Lastly, the shareInfo.sourceAttribute property of a received ThirdPartyRelationshipAttribute is always undefined, as the source RelationshipAttribute can only be available locally to the emitter of the ThirdPartyRelationshipAttribute.
Attribute management options
The IdentityAttributes and RelationshipAttributes were previously introduced. Regardless of whether an Attribute is an IdentityAttribute or a RelationshipAttribute, various operations can be performed with Attributes. These are described on separate documentation pages. In the following, the Attribute management options are briefly described.
Create Attributes for yourself
Obviously, it is not possible to work with Attributes that have not yet been created. Therefore, the most important feature is the creation of Attributes for yourself.
Share Attributes with peer
Attributes can not only be managed locally, but can also be shared with peers. The Identity can either share IdentityAttributes about itself or RelationshipAttributes from a Relationship with another peer, provided the confidentiality allows for it.
Read Attributes from peer
If an Identity is interested in Attributes from another Identity and wants to query them, it can send a Request to read Attributes from the peer. In this case the recipient of the Request can determine the values of the requested Attributes. An example of a use case would be if a company needs additional information about a customer that it does not have yet.
Create Attributes for peer
Furthermore, it is possible to create Attributes for another Identity. In this case, the sender of the Request determines the value of the Attributes. For example if a school sends the students their certificates, then it is necessary to use Requests for creating Attributes.
Propose Attributes to peer
Lastly, if an Identity wants to propose an Attribute to a peer, it can send a Request that looks similar to the case where it wants to create an Attribute for the peer.

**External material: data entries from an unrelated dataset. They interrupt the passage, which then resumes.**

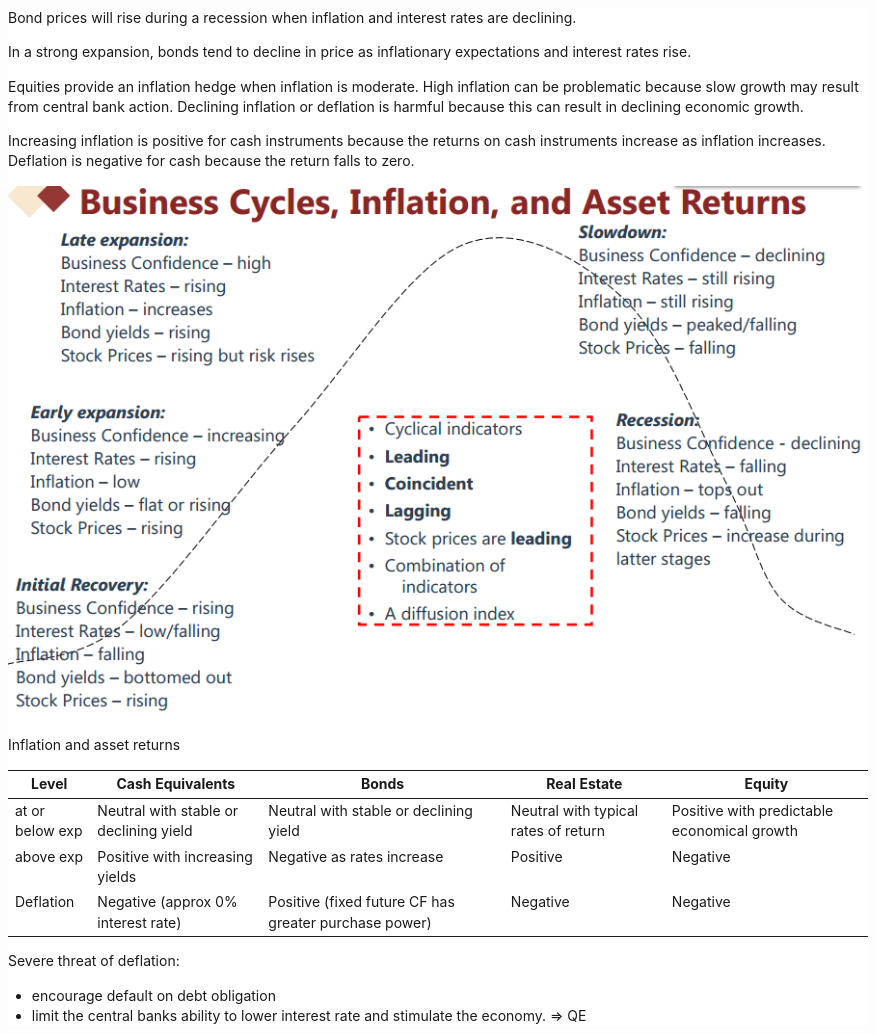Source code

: Bond prices will rise during a recession when inflation and interest rates are declining.

In a strong expansion, bonds tend to decline in price as inflationary expectations and interest rates rise.

Equities provide an inflation hedge when inflation is moderate. High inflation can be problematic because slow growth may result from central bank action. Declining
inflation or deflation is harmful because this can result in declining economic growth.

Increasing inflation is positive for cash instruments because the returns on cash instruments increase as inflation increases. Deflation is negative for cash because the return falls to zero.

![Cycles](images/Cycles.png)

Inflation and asset returns

|Level           |Cash Equivalents |Bonds       | Real Estate   | Equity    |
|----------------|-----------------|------------|---------------|-----------|
|at or below exp |Neutral with stable or declining yield |Neutral with stable or declining yield | Neutral with typical rates of return | Positive with predictable economical growth|
|above exp       |Positive with increasing yields| Negative as rates increase| Positive | Negative|
|Deflation       | Negative (approx 0% interest rate) | Positive (fixed future CF has greater purchase power) | Negative   | Negative  | 

Severe threat of deflation:
- encourage default on debt obligation
- limit the central banks ability to lower interest rate and stimulate the economy. => QE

However, the recipient of the Request has the possibility to answer with an Attribute whose content is determined by itself, similar to the case where the sender requests to read an Attribute from the peer. The difference to the ReadAttributeRequestItem is that an Identity already has information about a peer and wants them to be confirmed in order to use them. For example, a company may want to support a customer in setting up an enmeshed account by proposing Attributes derived from the company’s knowledge of the costumer.

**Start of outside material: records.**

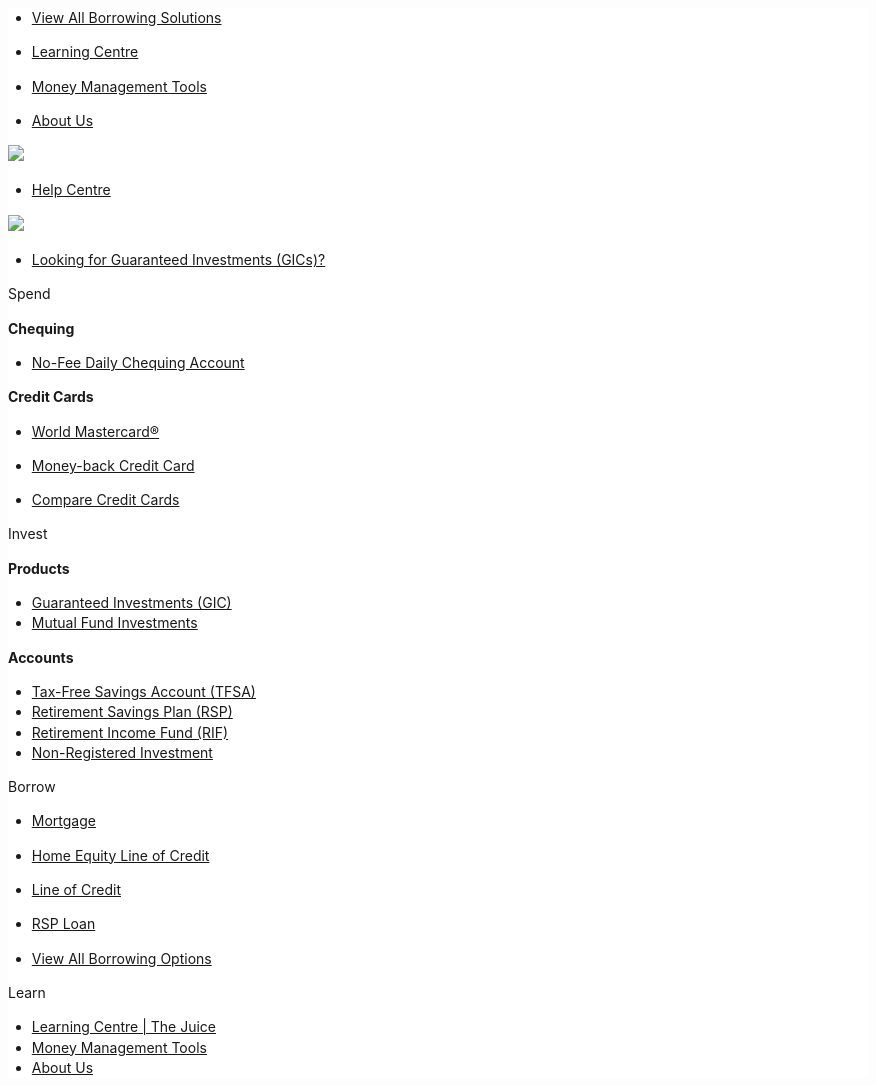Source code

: * [View All Borrowing Solutions](https://www.tangerine.ca/en/personal/borrow)

* [Learning Centre](https://www.tangerine.ca/en/thejuice)
* [Money Management Tools](https://www.tangerine.ca/en/tools-and-calculators)
* [About Us](https://www.tangerine.ca/en/about-us)

![](/content/experience-fragments/tangerine/ca/en/header/master/_jcr_content/root/container_1006948124/container_560400303/tabs/item_1696533113228/tabs/item_1/container/tabs_copy/item_1696018929352/container/image.coreimg.svg/1708555046575/quiz.svg)

* [Help Centre](https://www.tangerine.ca/en/help-centre)

![](/content/experience-fragments/tangerine/ca/en/header/master/_jcr_content/root/container_1006948124/container_560400303/tabs/item_1696533113228/tabs/item_1/container/image_copy_copy.coreimg.svg/1708552704597/quiz.svg)

* [Looking for Guaranteed Investments (GICs)?](https://www.tangerine.ca/en/personal/invest/guaranteed-investments)

Spend

**Chequing**

* [No-Fee Daily Chequing Account](https://www.tangerine.ca/en/personal/spend/chequing-account)

**Credit Cards**

* [World Mastercard®](https://www.tangerine.ca/en/personal/spend/credit-cards/world-credit-card)
* [Money-back Credit Card](https://www.tangerine.ca/en/personal/spend/credit-cards/money-back-credit-card)

* [Compare Credit Cards](https://www.tangerine.ca/en/personal/spend/credit-cards)

Invest

**Products**

* [Guaranteed Investments (GIC)](https://www.tangerine.ca/en/personal/invest/guaranteed-investments)
* [Mutual Fund Investments](https://www.tangerine.ca/en/personal/invest)

**Accounts**

* [Tax-Free Savings Account (TFSA)](https://www.tangerine.ca/en/personal/invest/tfsa)
* [Retirement Savings Plan (RSP)](https://www.tangerine.ca/en/personal/invest/rsp)
* [Retirement Income Fund (RIF)](https://www.tangerine.ca/en/personal/invest/rif)
* [Non-Registered Investment](https://www.tangerine.ca/en/personal/invest/non-registered-funds)

Borrow

* [Mortgage](https://www.tangerine.ca/en/personal/borrow/mortgage)
* [Home Equity Line of Credit](https://www.tangerine.ca/en/personal/borrow/home-equity-line-of-credit)
* [Line of Credit](https://www.tangerine.ca/en/personal/borrow/line-of-credit)

* [RSP Loan](https://www.tangerine.ca/en/personal/borrow/rsp-loan)

* [View All Borrowing Options](https://www.tangerine.ca/en/personal/borrow)

Learn

* [Learning Centre | The Juice](https://www.tangerine.ca/en/thejuice)
* [Money Management Tools](https://www.tangerine.ca/en/tools-and-calculators)
* [About Us](https://www.tangerine.ca/en/about-us)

Update Attributes by succession
If an Identity has created an Attribute that is owned by itself and is no longer valid, it has the option of updating the Attribute by succession. The peers with whom the Identity may have shared the Attribute can be notified about the update of the Attribute.
Delete Attributes
An Identity may have created an Attribute for itself or received an Attribute from a peer that it does not need any longer. In both cases, it can delete the Attribute. If an Identity has shared an Attribute that is owned by itself with a peer, it can request the deletion of this Attribute from the peer in order to withdraw their permission to use the Attribute. Of course, the associated own shared Attribute can be deleted, too.